A permit will not be issued without these documents. Copies will be made to post on the job site.
Projects located in the Sanford Historic District will require plan review and approval by the Sanford
Historic Preservation Board
INSPECTION POLICY & PROCEDURES
A Final Roof Inspection is the only inspection required for Residential (Single Family, Townhouse, Mobile
Home, Apartment and/or Condominium) Re -Roof Permits.
The Following is required to be provide on the job site:
Permit Card, posted in a conspicuous and weatherproof location
Completed Residential Re -Roof Scope of Work
Completed and Notarized Inspection Affidavit
All Florida Product Approval and Corresponding Installation Instructions
Product Approval shall match what is on the scope of work)
Digital Photographs (must include the permit number or address in each picture)
o Each plane of the roof, showing the underlayment installed
o Roof Deck Nailing Pattern & Spacing (including a measuring device or ruler)
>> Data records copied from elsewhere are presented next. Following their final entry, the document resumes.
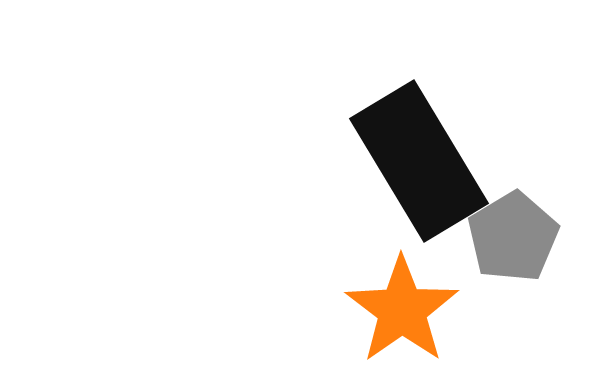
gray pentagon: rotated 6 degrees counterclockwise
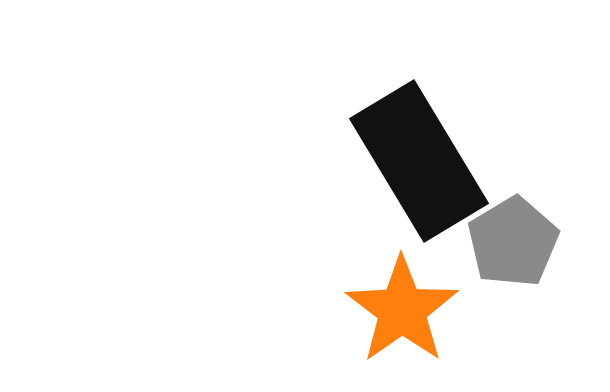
gray pentagon: moved 5 px down
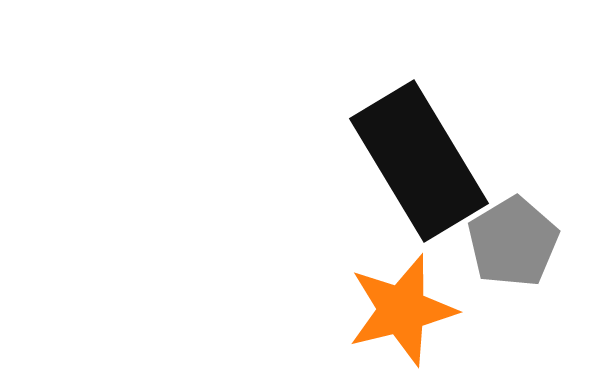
orange star: rotated 21 degrees clockwise
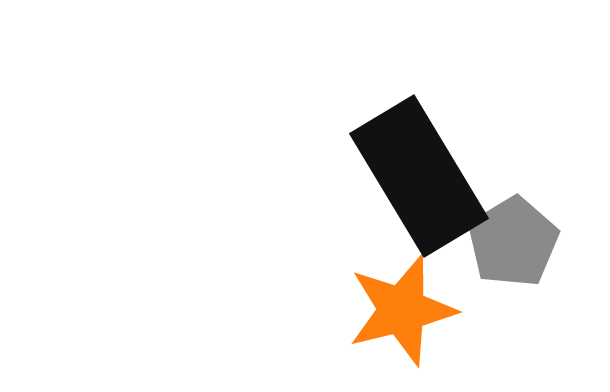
black rectangle: moved 15 px down
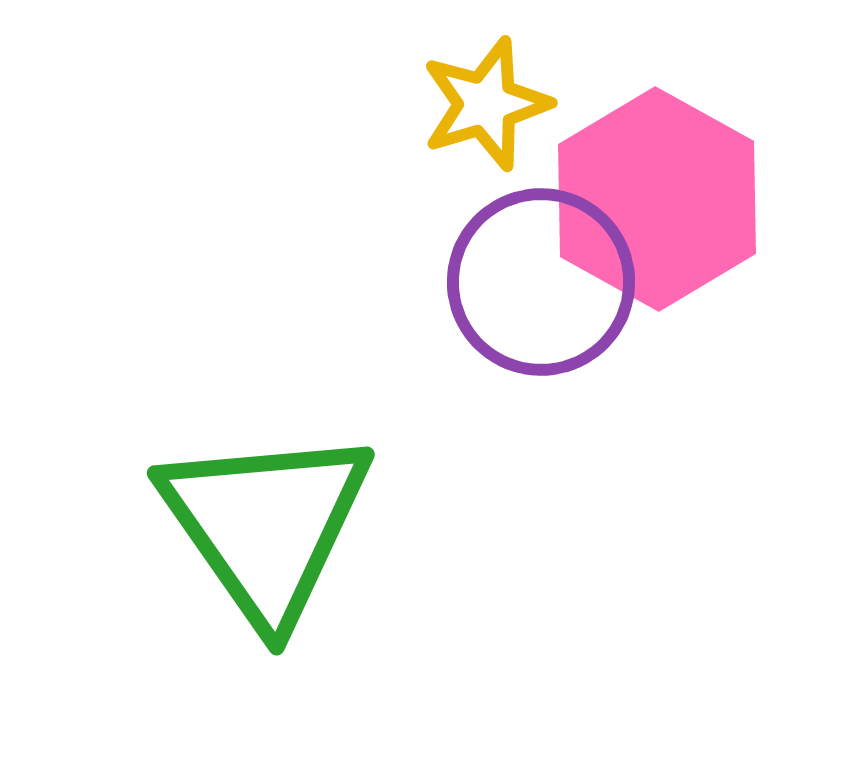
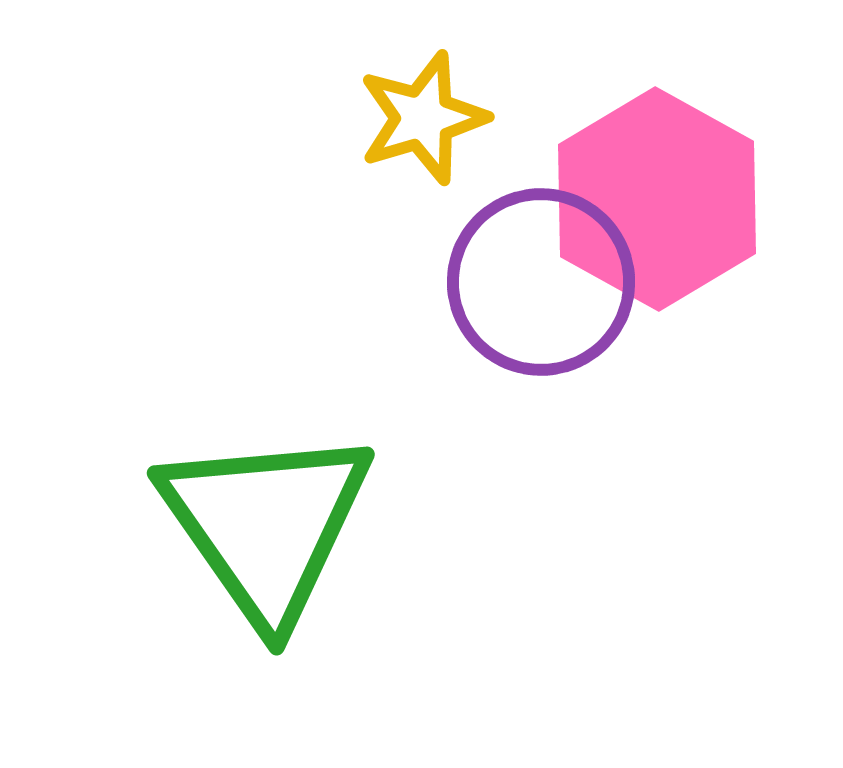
yellow star: moved 63 px left, 14 px down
o Roof Deck Nails used (including a measuring device or ruler showing size of nails)
o Underlayment Pattern & Spacing (including a measuring device or ruler)
o Drip Edge & Valley Attachment (including a measuring device or ruler)
o Shingles installed, nail pattern and location of nails
Skylights (if applicable)
o Digital photographs showing all installation components, per FL Product Approval
o Digital photographs showing all required flashing, per FL Product Approval
Failure to follow these specific guidelines will result in an affidavit provided by a Florida Design
Professional (architect or engineer), certifying FBC code compliance by personal inspection.